Bill West, manager of the Red Rock Lakes National Wildlife Refuge, believes the Centennials are an “important part of the bear puzzle.”

The sheep station’s history dates back to the 1910s and early ’20s, when the presidential administrations of Woodrow Wilson and Warren Harding set aside nearly 28,000 acres in the area for use in sheep grazing and breeding research. The station’s objective to this day remains “increasing production efficiency for sheep and … simultaneously improve the sustainability of rangeland ecosystems.” But the intervening decades have seen massive conservation efforts to recover Yellowstone National Park’s grizzly population, and the Centennials are now recognized by biologists as a potential corridor for genetic exchange, even repopulation of the Selway-Bitterroot Ecosystem that remains devoid of resident griz. The USSES is in the center of that potential corridor, grazing a domesticated species that are easy pickings for the bears. “What this place adds to the grizzly world is genetic connection potential,” West says. “And with that, I believe most people who have livestock understand genetics enough to know that if the government’s identified that as an improvement to bear management, then this is an important part of the bear puzzle. That means a change to their lifestyle some, but hopefully not one that’s a deal killer or a business killer.”

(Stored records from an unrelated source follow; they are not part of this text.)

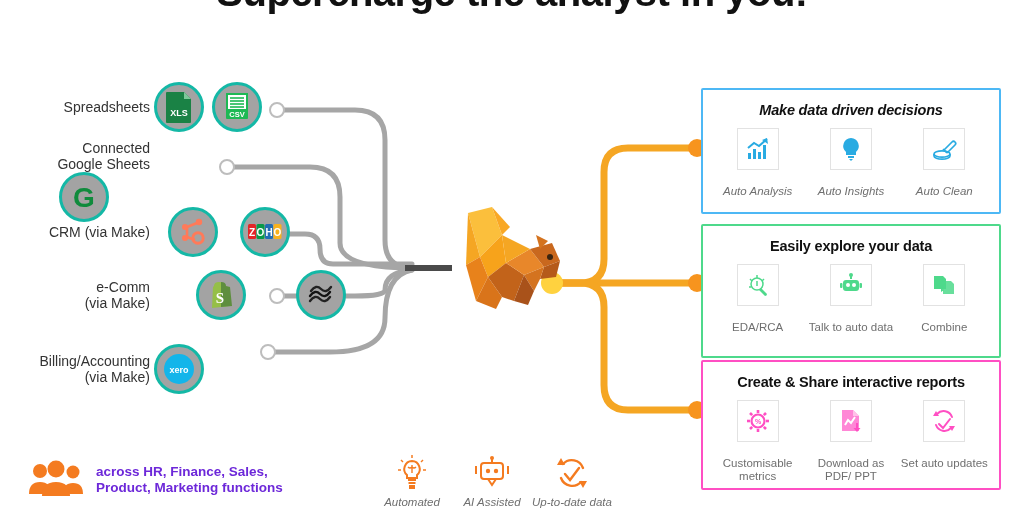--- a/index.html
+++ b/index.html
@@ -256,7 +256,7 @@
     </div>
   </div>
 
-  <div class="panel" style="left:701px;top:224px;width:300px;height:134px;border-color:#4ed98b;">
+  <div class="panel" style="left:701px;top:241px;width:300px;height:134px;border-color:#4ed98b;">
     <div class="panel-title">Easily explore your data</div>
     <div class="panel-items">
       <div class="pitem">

Federal officials have repeatedly acknowledged the potential for griz conflicts throughout the Centennials in recent years—specifically on USSES property. In a biological opinion dated November 2011, the Fish and Wildlife Service wrote that telemetry data gathered by bear biologists “have documented 5 different collared grizzly bears” on USSES allotments since 2001. The document clearly outlines the potential problems of habitat displacement and food habituation for grizzlies resulting from grazing, and the subsequent necessity to remove problem bears from the population. Similar concerns extend to the recreating public in the Centennials, a popular location for both backcountry hikers and hunters. “Grizzly bears may be harmed or killed in defense of human life by recreationalists,” the opinion states. “Big game hunters may mistakenly identify grizzly bears as black bears and kill them. In other cases, individuals may maliciously kill grizzly bears.” The FWS concluded in 2011 that “although we anticipate take of grizzly bears from habituation to humans and mortality due to human/bear conflicts,” continued grazing by the USSES in the Centennials would not reduce grizzly bear survival or recovery. Still, the agency’s final recommendation was that the sheep station “seek replacement lands outside of known grizzly bear use areas.” The BLM released a similar recommendation that fall, stating, “it is our belief that the goals and objectives of the USSES can be achieved in an area that doesn’t pose a significant threat to grizzly bears.” The USSES did voluntarily retire its Tom Creek allotment in the eastern Centennials in 2010 to avoid grazing on an adjacent Forest Service allotment contained in the primary conservation area for Yellowstone grizzlies. But despite the federal recommendations issued in recent years, a herd of sheep was passing through the Odell Creek allotment—under the watchful eye of a sheep herder and several guard dogs—at roughly the same time 726 was making his way west from Sawtell Peak.